RAPPELLE que tout changement de résidence de l’un des parents dès lors qu’il modifie les modalités d’exercice de l’autorité parentale doit faire l’objet d’une information préalable et en temps utile de l’autre parent ; qu’en cas de désaccord le parent le plus diligent saisi le juge aux affaires familiales qui statue selon ce qu’exige l’intérêt de l’enfant,
FIXE la résidence de l’enfant au domicile de Monsieur [N] [E], sous réserve de la levée du placement de l’enfant par le juge des enfants,
DIT que les parents déterminent ensemble la fréquence et la durée des périodes au cours desquelles Madame [W] [P] accueille l’enfant et qu’à défaut d’un tel accord, fixe les modalités suivantes, sous réserve de la levée du placement de l’enfant par le juge des enfants :
hors vacances scolaires : les fins de semaines paires de la fin des activités scolaires au lundi rentrée des classes, avec extension au jour férié qui précède ou qui suit,
pendant les vacances scolaires : la première moitié des vacances scolaires de plus de cinq jours les années paires et la seconde les années impaires,
à charge pour la mère ou une personne digne de confiance de venir récupérer puis ramener l’enfant,
DIT que faute pour le parent d’être venu chercher l’enfant dans la première heure pour les fins de semaines, dans la première demi-journée pour les vacances, il est réputé avoir renoncé à son droit d’accueil,
DIT que les dates de vacances scolaires à prendre en considération sont celles de l’académie où demeure l’enfant,
CONSTATE que Madame [W] [P] est hors d’état de contribuer à l’entretien et à l’éducation de l’enfant en raison de son impécuniosité,
DISPENSE Madame [W] [P] de toute contribution à l’entretien et à l’éducation de l’enfant jusqu’à retour à meilleure fortune,
DIT que Madame [W] [P] devra communiquer deux fois par an ( le 1er janvier et le 1er juillet de chaque année) à Monsieur [N] [E] des informations sur sa situation personnelle et financière afin d’apprécier sa capacité à pourvoir aux besoins de l’enfant,
DIT que les frais exceptionnels (voyages scolaires et linguistiques, activités extra-scolaires et équipements nécessaires à leur exercice, frais médicaux et para-médicaux restants à charge, permis de conduire..) seront partagés entre les parents par moitié, sous réserve qu’ils aient été engagés d’un commun accord,
CONDAMNE le parent ne les ayant pas engagés à rembourser la moitié de ces frais dans les quinze jours de la présentation du justificatif,
DÉBOUTE les parties du surplus de leurs demandes,
DIT que les dépens de l’instance sont partagés par moitié entre les parties,
DIT que copie de la présente décision est transmise au juge des enfants saisi de la mesure d’assistance éducative,
AVISE les parties qu’en application de l’article 7 de la loi n° 2016-1547 du 18 novembre 2016 de modernisation de la justice du 21è siècle et de l’arrêté du 16 mars 2017 désignant les juridictions habilitées à expérimenter la tentative de médiation préalable obligatoire à la saisine du juge en matière familiale, dont le tribunal judiciaire de Nantes :
Les décisions fixant les modalités de l’exercice de l’autorité parentale ou la contribution à l’entretien et à l’éducation de l’enfant ainsi que les stipulations contenues dans la convention homologuée peuvent être modifiées ou complétées à tout moment par le juge, à la demande du ou des parents ou du ministère public, qui peut lui-même être saisi par un tiers, parent ou non.

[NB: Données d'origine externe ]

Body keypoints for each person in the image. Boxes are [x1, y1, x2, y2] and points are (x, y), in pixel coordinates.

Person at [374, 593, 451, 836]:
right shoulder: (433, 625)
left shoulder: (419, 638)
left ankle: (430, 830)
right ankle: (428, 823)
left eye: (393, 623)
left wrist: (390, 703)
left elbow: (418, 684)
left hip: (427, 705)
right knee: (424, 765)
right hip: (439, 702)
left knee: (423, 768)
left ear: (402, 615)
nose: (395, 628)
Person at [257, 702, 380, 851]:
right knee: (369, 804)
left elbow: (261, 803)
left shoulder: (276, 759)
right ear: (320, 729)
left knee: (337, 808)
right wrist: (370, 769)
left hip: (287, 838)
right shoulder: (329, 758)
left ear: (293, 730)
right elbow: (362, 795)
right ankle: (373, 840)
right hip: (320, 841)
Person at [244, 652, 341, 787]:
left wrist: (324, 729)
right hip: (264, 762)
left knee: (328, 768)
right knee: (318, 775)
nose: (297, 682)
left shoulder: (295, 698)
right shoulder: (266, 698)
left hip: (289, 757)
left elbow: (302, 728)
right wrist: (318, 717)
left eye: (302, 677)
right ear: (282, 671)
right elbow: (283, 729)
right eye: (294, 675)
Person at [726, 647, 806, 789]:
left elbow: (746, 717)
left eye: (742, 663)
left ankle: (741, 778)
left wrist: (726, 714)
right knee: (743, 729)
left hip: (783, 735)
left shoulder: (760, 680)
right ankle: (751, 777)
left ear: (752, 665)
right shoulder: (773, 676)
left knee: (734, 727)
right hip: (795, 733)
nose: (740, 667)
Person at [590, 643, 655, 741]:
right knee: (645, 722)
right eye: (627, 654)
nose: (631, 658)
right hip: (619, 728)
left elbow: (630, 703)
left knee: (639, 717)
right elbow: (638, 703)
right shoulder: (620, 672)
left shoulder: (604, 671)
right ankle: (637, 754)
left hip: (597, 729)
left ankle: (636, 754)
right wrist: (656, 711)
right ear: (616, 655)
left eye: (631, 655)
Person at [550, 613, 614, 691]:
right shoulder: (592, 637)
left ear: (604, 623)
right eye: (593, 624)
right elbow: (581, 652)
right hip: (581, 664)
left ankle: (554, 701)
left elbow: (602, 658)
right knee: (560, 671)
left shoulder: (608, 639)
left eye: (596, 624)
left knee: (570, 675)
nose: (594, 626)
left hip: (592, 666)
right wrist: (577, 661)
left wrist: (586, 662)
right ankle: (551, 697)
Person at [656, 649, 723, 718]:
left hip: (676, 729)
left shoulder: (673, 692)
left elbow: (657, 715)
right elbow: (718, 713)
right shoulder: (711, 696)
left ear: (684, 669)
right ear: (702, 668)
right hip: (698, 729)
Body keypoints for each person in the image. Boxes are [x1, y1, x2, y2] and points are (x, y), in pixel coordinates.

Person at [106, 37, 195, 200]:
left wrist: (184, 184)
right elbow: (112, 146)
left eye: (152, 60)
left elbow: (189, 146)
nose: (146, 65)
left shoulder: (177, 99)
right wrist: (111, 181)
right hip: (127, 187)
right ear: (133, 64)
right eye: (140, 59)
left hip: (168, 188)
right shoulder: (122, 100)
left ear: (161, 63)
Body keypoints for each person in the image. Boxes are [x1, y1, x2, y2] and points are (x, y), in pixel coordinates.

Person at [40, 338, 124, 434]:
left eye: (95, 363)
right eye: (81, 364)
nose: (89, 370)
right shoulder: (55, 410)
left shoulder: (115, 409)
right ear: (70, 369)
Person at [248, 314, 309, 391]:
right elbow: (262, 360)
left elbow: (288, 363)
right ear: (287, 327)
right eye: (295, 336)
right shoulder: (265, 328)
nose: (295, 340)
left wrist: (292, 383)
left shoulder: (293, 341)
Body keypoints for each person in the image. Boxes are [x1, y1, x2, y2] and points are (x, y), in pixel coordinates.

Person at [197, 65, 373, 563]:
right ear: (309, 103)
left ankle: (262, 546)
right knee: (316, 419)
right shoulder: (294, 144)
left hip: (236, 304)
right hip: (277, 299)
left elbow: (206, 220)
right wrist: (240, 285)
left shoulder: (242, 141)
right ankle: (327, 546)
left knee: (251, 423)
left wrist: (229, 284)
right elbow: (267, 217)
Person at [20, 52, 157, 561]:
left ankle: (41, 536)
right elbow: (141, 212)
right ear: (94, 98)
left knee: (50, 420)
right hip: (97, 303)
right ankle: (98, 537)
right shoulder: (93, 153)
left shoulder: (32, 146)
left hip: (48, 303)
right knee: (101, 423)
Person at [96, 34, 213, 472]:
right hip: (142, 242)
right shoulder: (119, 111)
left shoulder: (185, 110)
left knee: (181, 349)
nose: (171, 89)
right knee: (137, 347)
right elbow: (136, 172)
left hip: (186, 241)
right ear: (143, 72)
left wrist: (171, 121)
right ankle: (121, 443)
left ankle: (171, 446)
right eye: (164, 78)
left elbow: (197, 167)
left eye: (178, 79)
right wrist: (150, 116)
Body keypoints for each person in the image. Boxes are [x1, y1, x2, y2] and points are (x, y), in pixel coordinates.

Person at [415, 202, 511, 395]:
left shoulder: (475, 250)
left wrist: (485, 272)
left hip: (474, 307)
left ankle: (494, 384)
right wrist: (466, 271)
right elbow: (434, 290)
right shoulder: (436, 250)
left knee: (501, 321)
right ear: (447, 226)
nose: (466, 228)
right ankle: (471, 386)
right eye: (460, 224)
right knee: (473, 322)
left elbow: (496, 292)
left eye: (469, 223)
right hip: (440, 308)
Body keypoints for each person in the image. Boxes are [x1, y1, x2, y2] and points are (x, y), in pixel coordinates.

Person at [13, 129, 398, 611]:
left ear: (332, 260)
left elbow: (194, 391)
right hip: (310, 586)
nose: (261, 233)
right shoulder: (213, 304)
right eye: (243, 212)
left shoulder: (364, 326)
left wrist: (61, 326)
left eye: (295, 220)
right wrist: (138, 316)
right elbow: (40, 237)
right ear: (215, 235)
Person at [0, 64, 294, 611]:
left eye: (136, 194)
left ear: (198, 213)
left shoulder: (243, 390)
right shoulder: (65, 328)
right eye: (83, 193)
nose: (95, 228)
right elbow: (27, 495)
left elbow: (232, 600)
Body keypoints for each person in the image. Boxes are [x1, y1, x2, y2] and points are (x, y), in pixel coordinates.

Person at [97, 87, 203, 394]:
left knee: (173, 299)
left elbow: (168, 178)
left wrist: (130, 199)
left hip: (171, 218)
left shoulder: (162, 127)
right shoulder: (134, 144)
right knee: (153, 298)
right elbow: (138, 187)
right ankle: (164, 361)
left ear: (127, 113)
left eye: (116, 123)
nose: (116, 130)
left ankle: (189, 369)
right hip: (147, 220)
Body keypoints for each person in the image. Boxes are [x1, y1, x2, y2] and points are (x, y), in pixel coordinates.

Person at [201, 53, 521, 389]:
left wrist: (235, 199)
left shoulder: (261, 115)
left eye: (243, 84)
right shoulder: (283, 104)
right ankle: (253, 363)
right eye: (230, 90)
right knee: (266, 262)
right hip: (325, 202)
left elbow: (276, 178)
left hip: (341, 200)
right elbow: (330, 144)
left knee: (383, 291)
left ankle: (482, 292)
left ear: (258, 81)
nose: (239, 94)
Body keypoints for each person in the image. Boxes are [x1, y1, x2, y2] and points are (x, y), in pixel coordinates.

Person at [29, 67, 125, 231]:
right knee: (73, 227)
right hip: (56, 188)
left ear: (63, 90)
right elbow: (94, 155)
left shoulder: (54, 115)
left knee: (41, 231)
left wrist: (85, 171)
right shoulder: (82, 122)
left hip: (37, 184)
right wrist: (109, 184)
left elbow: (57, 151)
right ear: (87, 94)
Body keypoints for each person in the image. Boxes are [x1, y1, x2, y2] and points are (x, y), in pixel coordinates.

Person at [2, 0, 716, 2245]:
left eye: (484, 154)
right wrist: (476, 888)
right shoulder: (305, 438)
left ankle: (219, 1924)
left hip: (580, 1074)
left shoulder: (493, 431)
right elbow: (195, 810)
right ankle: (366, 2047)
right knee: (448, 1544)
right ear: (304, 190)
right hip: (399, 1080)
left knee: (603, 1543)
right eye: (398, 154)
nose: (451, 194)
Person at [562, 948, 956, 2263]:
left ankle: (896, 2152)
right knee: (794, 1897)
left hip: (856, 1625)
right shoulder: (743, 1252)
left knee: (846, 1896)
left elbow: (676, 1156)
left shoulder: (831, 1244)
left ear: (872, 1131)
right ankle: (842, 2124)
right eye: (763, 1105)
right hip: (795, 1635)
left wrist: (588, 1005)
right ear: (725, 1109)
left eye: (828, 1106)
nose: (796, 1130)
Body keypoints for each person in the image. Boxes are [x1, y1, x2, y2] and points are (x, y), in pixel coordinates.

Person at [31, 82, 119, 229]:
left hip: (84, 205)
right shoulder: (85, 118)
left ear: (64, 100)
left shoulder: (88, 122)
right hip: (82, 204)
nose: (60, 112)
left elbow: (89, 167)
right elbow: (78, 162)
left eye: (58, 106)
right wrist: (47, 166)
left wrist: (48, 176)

A peine d’irrecevabilité que le juge peut soulever d’office, la saisine du juge par le ou les parents doit être précédée d’une tentative de médiation familiale, sauf:
1° Si la demande émane conjointement des deux parents afin de solliciter l’homologation d’une convention selon les modalités fixées à l’article 373-2-7 du code civil ;
2° Si l’absence de recours à la médiation est justifiée par un motif légitime ;
3° Si des violences ont été commises par l’un des parents sur l’autre parent ou sur l’enfant.